Note that the control input is not penalized. Still after applying dynamic 
programming we can conclude that the optimal policy for the control input $v_k$ 
trivially try to set the output errors at time $k+1$ , $C_ze_k$ and $C_ye_k$ 
to zero, and is given by

$$v_k=\left[\matrix{-\frac{1}{B_{11}}A_{1,:} \cr      -\frac{1}{B_{32}}A_{3,:}}\right]$$

where $A_{i,:}$denotes row $i$ of matrix $A$ and $B_{ij}$ denotes component 
$i,j$ or matrix $B$.

These policies are implemented in the MATLAB function `lqcontrol` below. The 
outputs of the function are the state and control input for known input distrurbances 
$\omega _k$ and the initial state $x_0$. Additionally, the policy now is $u_k 
= u_k^r + v_k$, where $u_k^r$ is computed from the previous function, the feedforward. 
The opt parameter of the function is set to one if we want to use the finite 
horizon policy.
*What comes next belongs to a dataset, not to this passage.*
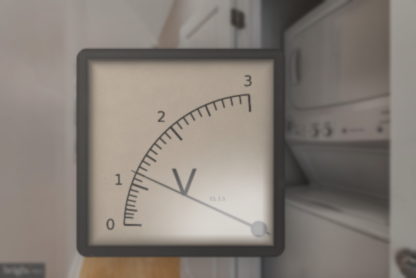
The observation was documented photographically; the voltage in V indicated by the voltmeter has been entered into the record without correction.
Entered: 1.2 V
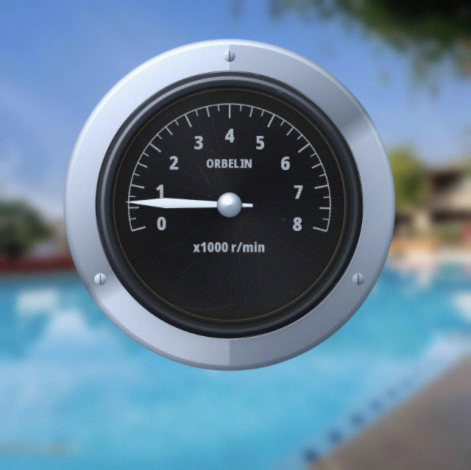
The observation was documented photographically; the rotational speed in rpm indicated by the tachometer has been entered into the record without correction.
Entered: 625 rpm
Finally, as before, the output of the function are the $U_r$ 
and $X_r$ matrices with dimensions 2xN and 4xN, respectively, such that U(1:2,k) 
= $u_{k-1}$ and X(1:4,k)= $x_{k-1}$. 

An example illustrating how this function works is given next.

In [None]:
import numpy as np
from scipy import signal
import matplotlib.pyplot as plt
import matplotlib.patches as patches
from IPython.display import clear_output

In [None]:
def getfeedforward(T,tau,a,b,cf,N):

    # define model matrices and discretization
    Ac= np.array([[0, 1,   0, 0],
                [0, -cf, 0, 0],
                [0, 0,   0, 1],
                [0, 0,   0, -cf]])
    Bc= np.array([[0, 0],
                [1, 0], 
                [0, 0],
                [0, 1]])
    Cc = np.array([[1, 0, 0, 0],
                    [0, 0, 1, 0]])
    Dc = np.array([[0, 0], [0, 0]])

    A, B, C = signal.cont2discrete((Ac, Bc, Cc, Dc), tau)[:3]
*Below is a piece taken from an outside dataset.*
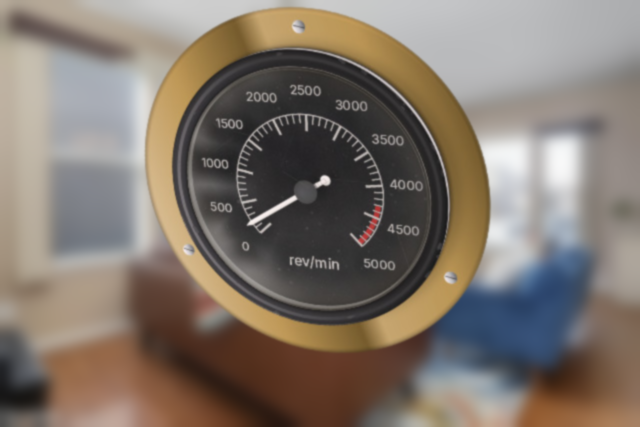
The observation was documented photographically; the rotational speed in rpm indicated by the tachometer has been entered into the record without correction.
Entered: 200 rpm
    # define matrices needed to solve linear system, according to the description above
    Faux = np.vstack((a*np.cos(2*np.pi*np.arange(1,T+1)/T),b*np.sin(2*np.pi*np.arange(1,T+1)/T)))
    F    = (np.kron(Faux[0,:],[1, 0]) + np.kron(Faux[1,:],[0, 1])).reshape(20,1)
    Cbar = np.kron(np.eye(T),C) 
    D = np.array([[a], [0], [0], [0]])
    E = np.array([[0, 1, 0, 0], [0, 0, 0, 1]]).T
    Abar = np.zeros((4*T,4))
    Bbar = np.zeros((4*T,2*T))
    for i in range(T):
        Abar[np.arange(i*4,4*(i+1)),:] = np.linalg.matrix_power(A,i+1)
        for j in range(i+1):
            Bbar[i*4:4*(i+1),j*2:2*(j+1)] = np.linalg.matrix_power(A,(i+1)-(j+1))@B
        
    Pi = np.array([[0, 1, 0, 0],[0, 0, 0, 1]])
    Pibar = np.zeros((2,4*T))
    Pibar[:,36:40] = Pi
    B_ = np.vstack((F-Cbar@Abar@D,-Pibar@Abar@D))
    A_ = np.vstack((np.hstack((Cbar@Bbar, Cbar@Abar@E)),np.hstack((Pibar@Bbar, Pibar@Abar@E-np.eye(2)))))

    # solve linear system and extract solution 
    X_ = np.linalg.lstsq(A_, B_, rcond=None)
    u = np.zeros((2,T))
    for k in range(T):
        u[:,[k]] = X_[0][2*k:2*(k+1)]
    
    V0 = X_[0][2*T:2*T+2]

    # iterate x_k+1=A x_k + B uk 
    Xr = np.zeros((4,N))
    Ur = np.zeros((2,N))
    Xr[:,[0]] = np.array([a, V0[0][0], 0, V0[1][0]]).reshape(4,1)
    for k in range(N):
        Ur[:,[k]] = u[:,[(k%T)]]
        if k+1 < N:
            Xr[:,[k+1]] = A@Xr[:,[k]]+B@Ur[:,[k]]
        
    return Ur, Xr

In [None]:
def lqcontrol(T,tau,a,b,cf,N,x0,w):

    # define model matrices
    Ac= np.array([[0, 1, 0, 0],
                [0, -cf, 0, 0],
                [0, 0,   0, 1],
                [0, 0,   0, -cf]])
    Bc= np.array([[0, 0],
                    [1, 0], 
                    [0, 0],
                    [0, 1]])
    Cc = np.array([[1, 0, 0, 0],
                    [0, 0, 1, 0]])
    Dc = np.array([[0, 0],[0, 0]])
    A, B, C = signal.cont2discrete((Ac, Bc, Cc, Dc), tau)[:3]

    # obtain gains of the optimal policy (same for infinite/finite horizon)
    K = np.vstack((-1/B[0,0]*A[0,:],-1/B[2,1]*A[2,:]))
    
    # obtain feedforward 
    [Ur,Xr] = getfeedforward(T,tau,a,b,cf,N)

    # iterate x_k+1=A x_k + B uk +wk
    X = np.zeros((4,N))
    U = np.zeros((2,N))
    X[:,[0]] = x0
    for k in range(N):
        U[:,[k]] = Ur[:,[k]]+K@(X[:,[k]]-Xr[:,[k]])
        if k+1 < N:
            X[:,[k+1]] = A@X[:,[k]]+B@U[:,[k]]+w[:,[k]]
        
    return U, X

In [None]:
# define the parameters of the problem
tau = 1
T   = 10
a   = 2
b   = 1
cf  = 0.1
N   = 16
x0  = np.array([[1], [0.0333], [0], [1.9994]])
np.random.seed(1)
# generate disturbances
w = 0.1 * np.random.randn(4, N) 
# compute control U and state values X given disturbances
U, X = lqcontrol(T,tau,a,b,cf,N,x0,w)
Ur, Xr = getfeedforward(T,tau,a,b,cf,N); # this function is called here for the animation

for k in range(N):
    f = plt.figure()
    ax = plt.gca()
    clear_output(wait=True)
    ax.scatter(Xr[0,:], Xr[2,:],label="Reference")
    ax.scatter(X[0,:], X[2,:], label="actual trajectory")
    XANIM = 0.1*np.array([1,-1,-1,1])
    YANIM = 0.1*np.array([1,1,-1,-1])
    x = X[0,k] + XANIM
    y = X[2,k] + YANIM
    dd = patches.Polygon(np.column_stack((x,y)))
    ax.add_patch(dd)
    ax.legend()
    plt.pause(tau)